## Exercises to complete:
[1] List every sentence in the article on angry Vietnamese phrases that ends with an exclamation point.
[2] Carry on writing the article on angry Vietnamese phrases, starting after its final line.
═════ Excerpt to read ═════
1. Vietnamese phrases to use when you’re angry

Complaints

Okay, so you’ve had a very frustrating day at your new teaching job in Vietnam and all you want to do is chill on your bed with ice-cream and a Nook Book, but you come home to find your landlord in your apartment, apparently doing an inspection of your personal possessions. How do you handle it? Do you have an angry Vietnamese translation for “What the heck are you doing?”

If there’s one thing I’ve learned about confronting someone in their own country, it’s to press the pause button on my reactions and think first! Is my first thought worth expressing? Sometimes, you need to think like a chess player: if I make this move, what will happen next?

It’s always better to think ‘win-win’ in Vietnam. A good tactic is to keep a mental note of your personal speed limit before engaging. After all, you want a positive outcome!

So, do you know how to say “I am angry” in Vietnamese? You will – VietnamesePod101 is about to teach you how to get mad! Here are fifteen great angry phrases in Vietnamese.

1- It’s none of your business. – Nó không phải là chuyện của bạn.

As a foreigner in Vietnam, you’ll be a topic of interest. While most folks understand boundaries, there’s always that one individual who doesn’t!

Sometimes you feel that a person is getting way too involved in your affairs, and this expression is a commonly-used one for letting them know that. If said calmly and firmly, while looking them in the eye, it should do the trick and even earn you some respect.

Angry Blonde Girl Holding Up Her Hands to Warn Someone Away

2- I’m upset. – Tôi đang bực.
═════ Data provided ═════
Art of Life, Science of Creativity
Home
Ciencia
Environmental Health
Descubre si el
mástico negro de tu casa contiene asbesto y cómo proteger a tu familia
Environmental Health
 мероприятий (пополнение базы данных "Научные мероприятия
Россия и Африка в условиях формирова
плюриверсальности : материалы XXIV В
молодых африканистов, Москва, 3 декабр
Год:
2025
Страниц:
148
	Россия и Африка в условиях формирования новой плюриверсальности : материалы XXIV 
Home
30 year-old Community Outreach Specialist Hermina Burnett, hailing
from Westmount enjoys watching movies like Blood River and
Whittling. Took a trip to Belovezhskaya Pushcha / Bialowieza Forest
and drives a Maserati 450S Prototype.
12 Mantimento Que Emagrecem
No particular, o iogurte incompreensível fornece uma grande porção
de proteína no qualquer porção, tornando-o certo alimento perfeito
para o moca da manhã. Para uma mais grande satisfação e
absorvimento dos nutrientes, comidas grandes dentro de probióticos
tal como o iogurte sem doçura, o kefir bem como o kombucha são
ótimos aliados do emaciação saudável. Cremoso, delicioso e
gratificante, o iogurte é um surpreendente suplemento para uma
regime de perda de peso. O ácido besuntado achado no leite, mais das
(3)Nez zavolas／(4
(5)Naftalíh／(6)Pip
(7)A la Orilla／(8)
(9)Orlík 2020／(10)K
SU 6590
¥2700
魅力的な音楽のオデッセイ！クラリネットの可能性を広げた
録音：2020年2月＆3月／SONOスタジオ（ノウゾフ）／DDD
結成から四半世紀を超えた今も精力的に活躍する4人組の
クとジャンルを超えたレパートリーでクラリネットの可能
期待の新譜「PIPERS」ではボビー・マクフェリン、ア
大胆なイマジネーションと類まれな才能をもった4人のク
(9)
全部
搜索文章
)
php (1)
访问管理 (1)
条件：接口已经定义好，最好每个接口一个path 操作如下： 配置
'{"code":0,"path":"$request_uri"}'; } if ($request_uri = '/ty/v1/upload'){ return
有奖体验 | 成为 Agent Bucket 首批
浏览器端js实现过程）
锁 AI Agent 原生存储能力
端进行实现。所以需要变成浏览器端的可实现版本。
═════
## Responses by item number:
[1]
If there’s one thing I’ve learned about confronting someone in their own country, it’s to press the pause button on my reactions and think first!
After all, you want a positive outcome!
You will – VietnamesePod101 is about to teach you how to get mad!
While most folks understand boundaries, there’s always that one individual who doesn’t!

[2]
I find this phrase useful for times when I need to express annoyance to someone I can’t afford to lose my temper with. A boss, for instance. As long as you say it without yelling, this can be a polite way of letting someone know that you are feeling bad and that you want those feelings validated. No matter what has happened, the result is that you are troubled and need some time to get over it. Depending on how you say it, “I’m upset” can also be a subtle invitation for the other party to address the problem.

3- You’re not listening to me. – Bạn đang không lắng nghe tôi.

Isn’t this the most frustrating thing? You’re in a situation where you’re telling someone why you’re mad at them, but they just won’t look at the story from your point of view. Rather than resort to bad language, try to convince them to take a breather and hear you out. This expression is a great way to ask someone to stop talking and to listen to you properly.

Asian Couple Fighting Head-to-Head, Woman Blocking Her Ears

4- Watch your mouth. – Cẩn thận cái mồm của bạn.

Where have you heard this before? Let your mind go back to all the times you were cheeky and disrespectful in your youth… that’s right – it was your parents! If you’re on the receiving end, this angry phrase means that you said something you shouldn’t have. It has an authoritative, challenging tone and it implies that there could be consequences if you don’t stop.

So, when can you use it? Well, be careful with this one; it may very well get you in trouble if not used with caution. It can also be seen as very rude if used on anyone you don’t actually have authority over!

5- That’s enough. – Thế là đủ rồi.

Depending on your tone of voice when you say this, you could be calmly telling someone to stop doing what they’re doing, or you could be sternly ordering them to stop. In Vietnamese, as in English, tone is key when it comes to making yourself understood. Just don’t be saying this to anyone, as it carries an authoritative tone and would be seen as rude if said to an older person.

Angry School Mistress Shaking a Ruler As If Reprimanding

6- Stop it. – Dừng lại đi.

One of the more common imperatives in any language, this is a basic way to warn somebody that you don’t like what they’re doing and want them to stop. You can use it in most situations where a person is getting under your skin. Often, “Stop it” precedes some of the weightier phrases one resorts to if the offender doesn’t stop and anger escalates. For this reason, I always add a “Please” and hope for the best!

7- Cut it out. – Thôi đi.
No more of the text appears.